Please output the rows from the line with "17543 | 174 |" to the line with "17730 | 158 |", both included, without any changes.

►

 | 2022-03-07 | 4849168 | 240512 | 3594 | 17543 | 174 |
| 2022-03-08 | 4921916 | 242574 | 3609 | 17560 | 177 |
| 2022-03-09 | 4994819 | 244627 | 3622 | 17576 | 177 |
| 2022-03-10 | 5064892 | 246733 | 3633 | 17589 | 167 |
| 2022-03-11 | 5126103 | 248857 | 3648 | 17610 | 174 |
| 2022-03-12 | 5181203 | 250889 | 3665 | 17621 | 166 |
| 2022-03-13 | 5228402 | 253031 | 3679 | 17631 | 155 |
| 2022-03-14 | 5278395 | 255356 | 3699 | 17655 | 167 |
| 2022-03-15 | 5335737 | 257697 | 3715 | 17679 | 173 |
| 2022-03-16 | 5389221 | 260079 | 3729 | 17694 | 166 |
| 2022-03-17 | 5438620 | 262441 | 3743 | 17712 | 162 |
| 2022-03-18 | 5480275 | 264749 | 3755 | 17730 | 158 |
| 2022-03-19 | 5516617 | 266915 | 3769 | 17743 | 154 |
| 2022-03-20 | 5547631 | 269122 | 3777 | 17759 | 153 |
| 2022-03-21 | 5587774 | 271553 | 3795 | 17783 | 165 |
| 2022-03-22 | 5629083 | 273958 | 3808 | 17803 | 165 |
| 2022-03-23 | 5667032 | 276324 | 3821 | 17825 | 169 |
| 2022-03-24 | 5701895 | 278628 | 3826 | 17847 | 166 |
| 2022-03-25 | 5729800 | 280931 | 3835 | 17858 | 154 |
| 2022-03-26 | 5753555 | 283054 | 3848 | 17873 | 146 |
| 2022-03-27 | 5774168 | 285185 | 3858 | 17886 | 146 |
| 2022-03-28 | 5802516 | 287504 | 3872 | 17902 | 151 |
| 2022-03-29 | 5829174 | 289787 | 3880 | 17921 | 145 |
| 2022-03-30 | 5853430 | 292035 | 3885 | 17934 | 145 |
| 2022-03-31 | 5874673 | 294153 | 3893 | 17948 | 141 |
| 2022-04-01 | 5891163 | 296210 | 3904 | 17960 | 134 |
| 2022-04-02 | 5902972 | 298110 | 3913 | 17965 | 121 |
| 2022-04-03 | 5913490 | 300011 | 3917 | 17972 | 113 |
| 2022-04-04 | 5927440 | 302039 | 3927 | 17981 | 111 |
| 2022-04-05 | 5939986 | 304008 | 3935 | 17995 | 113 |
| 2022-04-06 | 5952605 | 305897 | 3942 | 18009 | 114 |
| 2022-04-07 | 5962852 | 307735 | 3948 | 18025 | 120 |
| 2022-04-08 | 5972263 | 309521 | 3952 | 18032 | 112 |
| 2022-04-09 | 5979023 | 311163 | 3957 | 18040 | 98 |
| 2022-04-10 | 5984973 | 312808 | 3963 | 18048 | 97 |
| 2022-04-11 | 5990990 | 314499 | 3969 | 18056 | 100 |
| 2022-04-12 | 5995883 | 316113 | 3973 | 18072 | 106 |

◄
►

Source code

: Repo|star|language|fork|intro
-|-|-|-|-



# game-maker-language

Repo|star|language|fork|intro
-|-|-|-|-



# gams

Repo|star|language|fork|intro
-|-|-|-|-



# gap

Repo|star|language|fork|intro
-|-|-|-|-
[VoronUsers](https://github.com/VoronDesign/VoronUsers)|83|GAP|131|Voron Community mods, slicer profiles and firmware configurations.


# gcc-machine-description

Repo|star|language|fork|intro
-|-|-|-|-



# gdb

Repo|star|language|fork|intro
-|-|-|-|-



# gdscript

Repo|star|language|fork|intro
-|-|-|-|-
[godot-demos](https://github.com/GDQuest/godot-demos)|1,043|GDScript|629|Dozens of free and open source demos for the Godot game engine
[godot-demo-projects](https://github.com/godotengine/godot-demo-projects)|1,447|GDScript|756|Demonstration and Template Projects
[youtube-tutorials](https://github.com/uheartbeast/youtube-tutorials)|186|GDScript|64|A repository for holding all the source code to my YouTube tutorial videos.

◄

**Task output:**
 | 2022-03-07 | 4849168 | 240512 | 3594 | 17543 | 174 |
| 2022-03-08 | 4921916 | 242574 | 3609 | 17560 | 177 |
| 2022-03-09 | 4994819 | 244627 | 3622 | 17576 | 177 |
| 2022-03-10 | 5064892 | 246733 | 3633 | 17589 | 167 |
| 2022-03-11 | 5126103 | 248857 | 3648 | 17610 | 174 |
| 2022-03-12 | 5181203 | 250889 | 3665 | 17621 | 166 |
| 2022-03-13 | 5228402 | 253031 | 3679 | 17631 | 155 |
| 2022-03-14 | 5278395 | 255356 | 3699 | 17655 | 167 |
| 2022-03-15 | 5335737 | 257697 | 3715 | 17679 | 173 |
| 2022-03-16 | 5389221 | 260079 | 3729 | 17694 | 166 |
| 2022-03-17 | 5438620 | 262441 | 3743 | 17712 | 162 |
| 2022-03-18 | 5480275 | 264749 | 3755 | 17730 | 158 |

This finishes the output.